Secondly, if he is not accepting that hitting is a problem and you are not in a position to leave then you have absolutely no power in this relationship. In this situation if he hits one of your biological children and you object you have no leverage over him to get him to stop.

Suggestions:
You need to tell mum (obviously)

You need to look into getting a job. Your DH has demonstrated he thinks hitting is ok. You need to prepare, and stay prepared for the day he hits one of your biological kids or you. Leaving will be easier if you have a job.

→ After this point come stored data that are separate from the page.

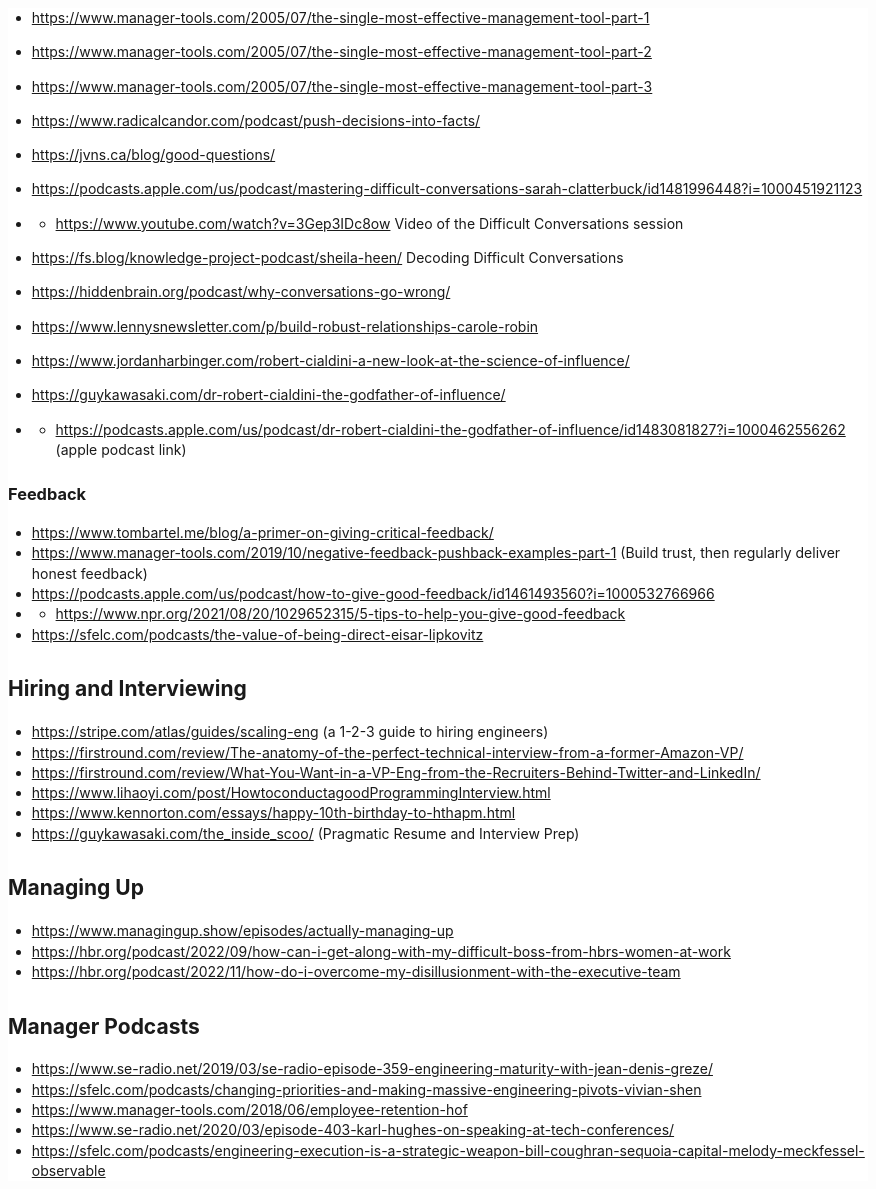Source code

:- <https://www.manager-tools.com/2005/07/the-single-most-effective-management-tool-part-1>
- <https://www.manager-tools.com/2005/07/the-single-most-effective-management-tool-part-2>
- <https://www.manager-tools.com/2005/07/the-single-most-effective-management-tool-part-3>

- <https://www.radicalcandor.com/podcast/push-decisions-into-facts/>
- <https://jvns.ca/blog/good-questions/>
- <https://podcasts.apple.com/us/podcast/mastering-difficult-conversations-sarah-clatterbuck/id1481996448?i=1000451921123>
- - <https://www.youtube.com/watch?v=3Gep3IDc8ow> Video of the Difficult Conversations session
- <https://fs.blog/knowledge-project-podcast/sheila-heen/> Decoding Difficult Conversations
- <https://hiddenbrain.org/podcast/why-conversations-go-wrong/>
- <https://www.lennysnewsletter.com/p/build-robust-relationships-carole-robin>
- <https://www.jordanharbinger.com/robert-cialdini-a-new-look-at-the-science-of-influence/>
- <https://guykawasaki.com/dr-robert-cialdini-the-godfather-of-influence/>
- - <https://podcasts.apple.com/us/podcast/dr-robert-cialdini-the-godfather-of-influence/id1483081827?i=1000462556262> (apple podcast link)

### Feedback

- <https://www.tombartel.me/blog/a-primer-on-giving-critical-feedback/>
- <https://www.manager-tools.com/2019/10/negative-feedback-pushback-examples-part-1> (Build trust, then regularly deliver honest feedback)
- <https://podcasts.apple.com/us/podcast/how-to-give-good-feedback/id1461493560?i=1000532766966>
- - <https://www.npr.org/2021/08/20/1029652315/5-tips-to-help-you-give-good-feedback>
- <https://sfelc.com/podcasts/the-value-of-being-direct-eisar-lipkovitz>

## Hiring and Interviewing

- <https://stripe.com/atlas/guides/scaling-eng> (a 1-2-3 guide to hiring engineers)
- <https://firstround.com/review/The-anatomy-of-the-perfect-technical-interview-from-a-former-Amazon-VP/>
- <https://firstround.com/review/What-You-Want-in-a-VP-Eng-from-the-Recruiters-Behind-Twitter-and-LinkedIn/>
- <https://www.lihaoyi.com/post/HowtoconductagoodProgrammingInterview.html>
- <https://www.kennorton.com/essays/happy-10th-birthday-to-hthapm.html>
- <https://guykawasaki.com/the_inside_scoo/> (Pragmatic Resume and Interview Prep)

## Managing Up

- <https://www.managingup.show/episodes/actually-managing-up>
- <https://hbr.org/podcast/2022/09/how-can-i-get-along-with-my-difficult-boss-from-hbrs-women-at-work>
- <https://hbr.org/podcast/2022/11/how-do-i-overcome-my-disillusionment-with-the-executive-team>

## Manager Podcasts

- <https://www.se-radio.net/2019/03/se-radio-episode-359-engineering-maturity-with-jean-denis-greze/>
- <https://sfelc.com/podcasts/changing-priorities-and-making-massive-engineering-pivots-vivian-shen>
- <https://www.manager-tools.com/2018/06/employee-retention-hof>
- <https://www.se-radio.net/2020/03/episode-403-karl-hughes-on-speaking-at-tech-conferences/>
- <https://sfelc.com/podcasts/engineering-execution-is-a-strategic-weapon-bill-coughran-sequoia-capital-melody-meckfessel-observable>
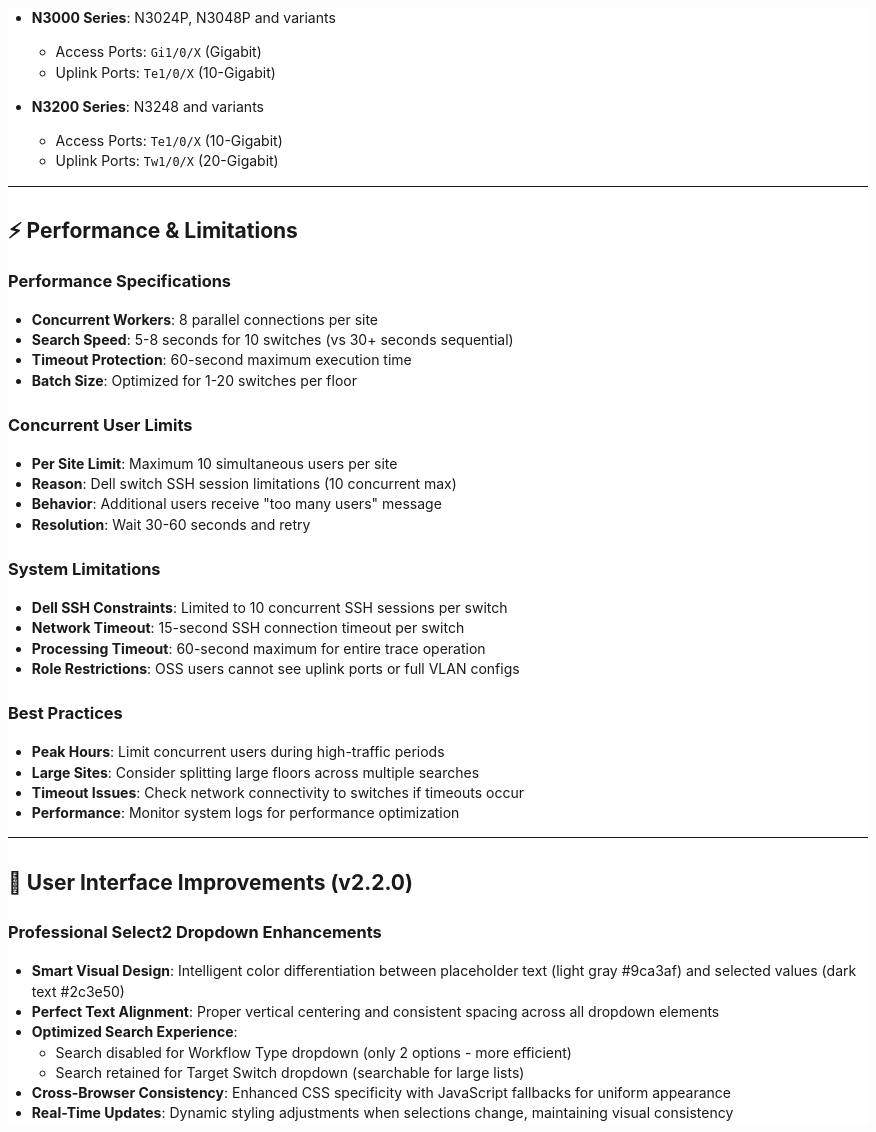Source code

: - **N3000 Series**: N3024P, N3048P and variants  
  - Access Ports: `Gi1/0/X` (Gigabit)
  - Uplink Ports: `Te1/0/X` (10-Gigabit)

- **N3200 Series**: N3248 and variants
  - Access Ports: `Te1/0/X` (10-Gigabit)
  - Uplink Ports: `Tw1/0/X` (20-Gigabit)

---

## ⚡ Performance & Limitations

### **Performance Specifications**
- **Concurrent Workers**: 8 parallel connections per site
- **Search Speed**: 5-8 seconds for 10 switches (vs 30+ seconds sequential)
- **Timeout Protection**: 60-second maximum execution time
- **Batch Size**: Optimized for 1-20 switches per floor

### **Concurrent User Limits**
- **Per Site Limit**: Maximum 10 simultaneous users per site
- **Reason**: Dell switch SSH session limitations (10 concurrent max)
- **Behavior**: Additional users receive "too many users" message
- **Resolution**: Wait 30-60 seconds and retry

### **System Limitations**
- **Dell SSH Constraints**: Limited to 10 concurrent SSH sessions per switch
- **Network Timeout**: 15-second SSH connection timeout per switch
- **Processing Timeout**: 60-second maximum for entire trace operation
- **Role Restrictions**: OSS users cannot see uplink ports or full VLAN configs

### **Best Practices**
- **Peak Hours**: Limit concurrent users during high-traffic periods
- **Large Sites**: Consider splitting large floors across multiple searches
- **Timeout Issues**: Check network connectivity to switches if timeouts occur
- **Performance**: Monitor system logs for performance optimization

---

## 🎨 **User Interface Improvements (v2.2.0)**

### **Professional Select2 Dropdown Enhancements**
- **Smart Visual Design**: Intelligent color differentiation between placeholder text (light gray #9ca3af) and selected values (dark text #2c3e50)
- **Perfect Text Alignment**: Proper vertical centering and consistent spacing across all dropdown elements
- **Optimized Search Experience**: 
  - Search disabled for Workflow Type dropdown (only 2 options - more efficient)
  - Search retained for Target Switch dropdown (searchable for large lists)
- **Cross-Browser Consistency**: Enhanced CSS specificity with JavaScript fallbacks for uniform appearance
- **Real-Time Updates**: Dynamic styling adjustments when selections change, maintaining visual consistency
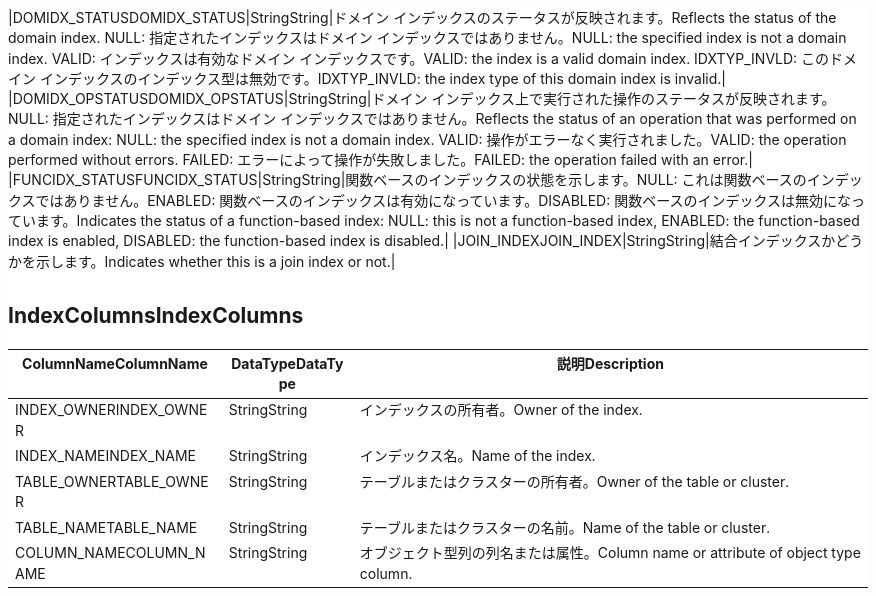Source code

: |<span data-ttu-id="f4b28-304">DOMIDX_STATUS</span><span class="sxs-lookup"><span data-stu-id="f4b28-304">DOMIDX_STATUS</span></span>|<span data-ttu-id="f4b28-305">String</span><span class="sxs-lookup"><span data-stu-id="f4b28-305">String</span></span>|<span data-ttu-id="f4b28-306">ドメイン インデックスのステータスが反映されます。</span><span class="sxs-lookup"><span data-stu-id="f4b28-306">Reflects the status of the domain index.</span></span> <span data-ttu-id="f4b28-307">NULL: 指定されたインデックスはドメイン インデックスではありません。</span><span class="sxs-lookup"><span data-stu-id="f4b28-307">NULL: the specified index is not a domain index.</span></span> <span data-ttu-id="f4b28-308">VALID: インデックスは有効なドメイン インデックスです。</span><span class="sxs-lookup"><span data-stu-id="f4b28-308">VALID: the index is a valid domain index.</span></span> <span data-ttu-id="f4b28-309">IDXTYP_INVLD: このドメイン インデックスのインデックス型は無効です。</span><span class="sxs-lookup"><span data-stu-id="f4b28-309">IDXTYP_INVLD: the index type of this domain index is invalid.</span></span>|
|<span data-ttu-id="f4b28-310">DOMIDX_OPSTATUS</span><span class="sxs-lookup"><span data-stu-id="f4b28-310">DOMIDX_OPSTATUS</span></span>|<span data-ttu-id="f4b28-311">String</span><span class="sxs-lookup"><span data-stu-id="f4b28-311">String</span></span>|<span data-ttu-id="f4b28-312">ドメイン インデックス上で実行された操作のステータスが反映されます。NULL: 指定されたインデックスはドメイン インデックスではありません。</span><span class="sxs-lookup"><span data-stu-id="f4b28-312">Reflects the status of an operation that was performed on a domain index: NULL: the specified index is not a domain index.</span></span> <span data-ttu-id="f4b28-313">VALID: 操作がエラーなく実行されました。</span><span class="sxs-lookup"><span data-stu-id="f4b28-313">VALID: the operation performed without errors.</span></span> <span data-ttu-id="f4b28-314">FAILED: エラーによって操作が失敗しました。</span><span class="sxs-lookup"><span data-stu-id="f4b28-314">FAILED: the operation failed with an error.</span></span>|
|<span data-ttu-id="f4b28-315">FUNCIDX_STATUS</span><span class="sxs-lookup"><span data-stu-id="f4b28-315">FUNCIDX_STATUS</span></span>|<span data-ttu-id="f4b28-316">String</span><span class="sxs-lookup"><span data-stu-id="f4b28-316">String</span></span>|<span data-ttu-id="f4b28-317">関数ベースのインデックスの状態を示します。NULL: これは関数ベースのインデックスではありません。ENABLED: 関数ベースのインデックスは有効になっています。DISABLED: 関数ベースのインデックスは無効になっています。</span><span class="sxs-lookup"><span data-stu-id="f4b28-317">Indicates the status of a function-based index: NULL: this is not a function-based index, ENABLED: the function-based index is enabled, DISABLED: the function-based index is disabled.</span></span>|
|<span data-ttu-id="f4b28-318">JOIN_INDEX</span><span class="sxs-lookup"><span data-stu-id="f4b28-318">JOIN_INDEX</span></span>|<span data-ttu-id="f4b28-319">String</span><span class="sxs-lookup"><span data-stu-id="f4b28-319">String</span></span>|<span data-ttu-id="f4b28-320">結合インデックスかどうかを示します。</span><span class="sxs-lookup"><span data-stu-id="f4b28-320">Indicates whether this is a join index or not.</span></span>|

## <a name="indexcolumns"></a><span data-ttu-id="f4b28-321">IndexColumns</span><span class="sxs-lookup"><span data-stu-id="f4b28-321">IndexColumns</span></span>

|<span data-ttu-id="f4b28-322">ColumnName</span><span class="sxs-lookup"><span data-stu-id="f4b28-322">ColumnName</span></span>|<span data-ttu-id="f4b28-323">DataType</span><span class="sxs-lookup"><span data-stu-id="f4b28-323">DataType</span></span>|<span data-ttu-id="f4b28-324">説明</span><span class="sxs-lookup"><span data-stu-id="f4b28-324">Description</span></span>|
|----------------|--------------|-----------------|
|<span data-ttu-id="f4b28-325">INDEX_OWNER</span><span class="sxs-lookup"><span data-stu-id="f4b28-325">INDEX_OWNER</span></span>|<span data-ttu-id="f4b28-326">String</span><span class="sxs-lookup"><span data-stu-id="f4b28-326">String</span></span>|<span data-ttu-id="f4b28-327">インデックスの所有者。</span><span class="sxs-lookup"><span data-stu-id="f4b28-327">Owner of the index.</span></span>|
|<span data-ttu-id="f4b28-328">INDEX_NAME</span><span class="sxs-lookup"><span data-stu-id="f4b28-328">INDEX_NAME</span></span>|<span data-ttu-id="f4b28-329">String</span><span class="sxs-lookup"><span data-stu-id="f4b28-329">String</span></span>|<span data-ttu-id="f4b28-330">インデックス名。</span><span class="sxs-lookup"><span data-stu-id="f4b28-330">Name of the index.</span></span>|
|<span data-ttu-id="f4b28-331">TABLE_OWNER</span><span class="sxs-lookup"><span data-stu-id="f4b28-331">TABLE_OWNER</span></span>|<span data-ttu-id="f4b28-332">String</span><span class="sxs-lookup"><span data-stu-id="f4b28-332">String</span></span>|<span data-ttu-id="f4b28-333">テーブルまたはクラスターの所有者。</span><span class="sxs-lookup"><span data-stu-id="f4b28-333">Owner of the table or cluster.</span></span>|
|<span data-ttu-id="f4b28-334">TABLE_NAME</span><span class="sxs-lookup"><span data-stu-id="f4b28-334">TABLE_NAME</span></span>|<span data-ttu-id="f4b28-335">String</span><span class="sxs-lookup"><span data-stu-id="f4b28-335">String</span></span>|<span data-ttu-id="f4b28-336">テーブルまたはクラスターの名前。</span><span class="sxs-lookup"><span data-stu-id="f4b28-336">Name of the table or cluster.</span></span>|
|<span data-ttu-id="f4b28-337">COLUMN_NAME</span><span class="sxs-lookup"><span data-stu-id="f4b28-337">COLUMN_NAME</span></span>|<span data-ttu-id="f4b28-338">String</span><span class="sxs-lookup"><span data-stu-id="f4b28-338">String</span></span>|<span data-ttu-id="f4b28-339">オブジェクト型列の列名または属性。</span><span class="sxs-lookup"><span data-stu-id="f4b28-339">Column name or attribute of object type column.</span></span>|
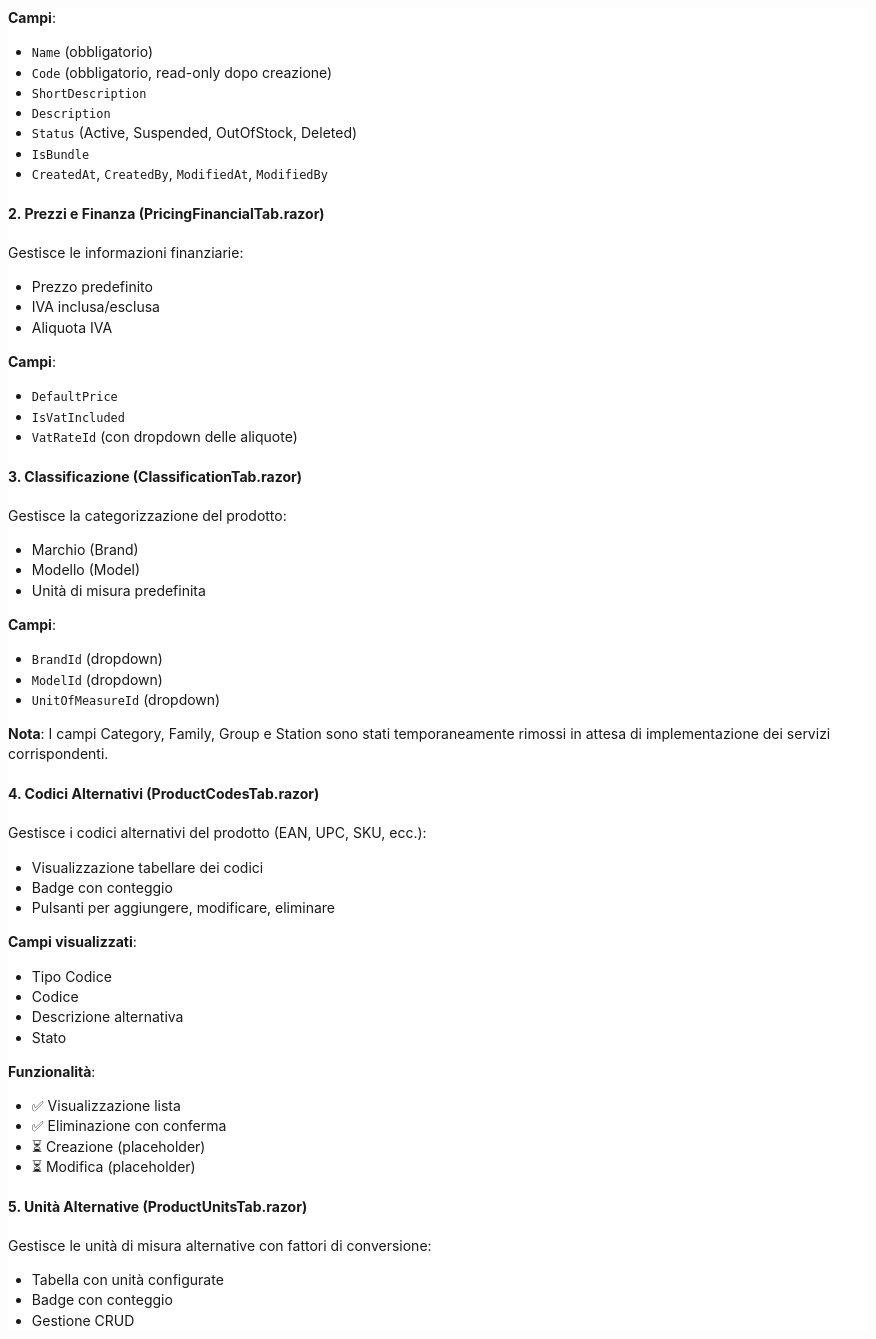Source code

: **Campi**:
- `Name` (obbligatorio)
- `Code` (obbligatorio, read-only dopo creazione)
- `ShortDescription`
- `Description`
- `Status` (Active, Suspended, OutOfStock, Deleted)
- `IsBundle`
- `CreatedAt`, `CreatedBy`, `ModifiedAt`, `ModifiedBy`

#### 2. **Prezzi e Finanza** (PricingFinancialTab.razor)
Gestisce le informazioni finanziarie:
- Prezzo predefinito
- IVA inclusa/esclusa
- Aliquota IVA

**Campi**:
- `DefaultPrice`
- `IsVatIncluded`
- `VatRateId` (con dropdown delle aliquote)

#### 3. **Classificazione** (ClassificationTab.razor)
Gestisce la categorizzazione del prodotto:
- Marchio (Brand)
- Modello (Model)
- Unità di misura predefinita

**Campi**:
- `BrandId` (dropdown)
- `ModelId` (dropdown)
- `UnitOfMeasureId` (dropdown)

**Nota**: I campi Category, Family, Group e Station sono stati temporaneamente rimossi in attesa di implementazione dei servizi corrispondenti.

#### 4. **Codici Alternativi** (ProductCodesTab.razor)
Gestisce i codici alternativi del prodotto (EAN, UPC, SKU, ecc.):
- Visualizzazione tabellare dei codici
- Badge con conteggio
- Pulsanti per aggiungere, modificare, eliminare

**Campi visualizzati**:
- Tipo Codice
- Codice
- Descrizione alternativa
- Stato

**Funzionalità**:
- ✅ Visualizzazione lista
- ✅ Eliminazione con conferma
- ⏳ Creazione (placeholder)
- ⏳ Modifica (placeholder)

#### 5. **Unità Alternative** (ProductUnitsTab.razor)
Gestisce le unità di misura alternative con fattori di conversione:
- Tabella con unità configurate
- Badge con conteggio
- Gestione CRUD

You also need an escape fund. Because again, the day is very likely to come where he hits your kids or you. What family do you have? Could you go there?

It's possible that if you tell step son's mum and then leave to live with your mum or a friend for a while and explain that it is because you think hitting is unacceptable and you will not stay with someone who hits that you might be able to scare him into not doing it.

You need to judge how likely it is he will get violent with you if you have the conversation.

YourWinter · 27/03/2024 15:36

God what a hateful man. Focus on protecting all the children (and yourself), violence escalates. Poor boy. His mother needs to know that he has been hit by an adult whose duty is to keep him safe and teach him how to behave with kindness, decency and integrity. These are absent in the man you’re sharing your home with, I wouldn’t stay under the same roof another day.

WoodBurningStov · 27/03/2024 15:36

Your dp is a horrid person. There are medical reasons your dss wets the bed and your dp is abusing him because of it.

LordPercyPercy · 27/03/2024 15:38

How can you say this man is a good dad? He's been being a shit father to his poor son about the bedwetting issue since well before he assaulted him. That's terrible, abusive parenting.